眼前的男人是沈意棠欣赏的类型。
皮肤白皙,穿着讲究,谈吐文雅,胸前口袋的派克钢笔和手腕上的劳力士手表闪着好看的光泽。
可是沈意棠的脑子里却总是不由自主地浮现出顾怀铮的模样。
不修边幅,肆意张扬,桀骜不驯。
十年,顾怀铮已经死去十年了。
他们相伴五年,她也嫌弃了他五年,却在他死后,足足用了十年的时光来怀念他。
不知道第几次从神游的状态回过神来的时候,沈意棠知道,这场相亲该结束了。
沈意棠站起来:“对不起,你很好,是我的问题。
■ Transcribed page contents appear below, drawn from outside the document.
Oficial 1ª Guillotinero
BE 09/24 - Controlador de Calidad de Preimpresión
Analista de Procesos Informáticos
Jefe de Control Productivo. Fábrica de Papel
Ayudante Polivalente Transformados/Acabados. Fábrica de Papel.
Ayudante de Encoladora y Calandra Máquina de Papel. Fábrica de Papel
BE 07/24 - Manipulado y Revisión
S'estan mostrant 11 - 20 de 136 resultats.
”
男人的脸上露出失望的神色,但仍然主动去结了账单,并与她礼貌地道别。
沈意棠去了一趟洗手间,发现外面飘着细雨,才想起来雨伞落在了包间。
于是回去拿雨伞。
“咣当”白瓷餐盘从收拾碗筷的女人手中滑落。
沈意棠转头,却猝不及防对上了一张似曾相识的脸。
对方仓促垂头道歉:“对不起。”
沈意棠迟疑了片刻,开口:“钟离月?”
“你在这里上班?”
钟离月是沈意棠少女时代的小姐妹,关系算不上多好。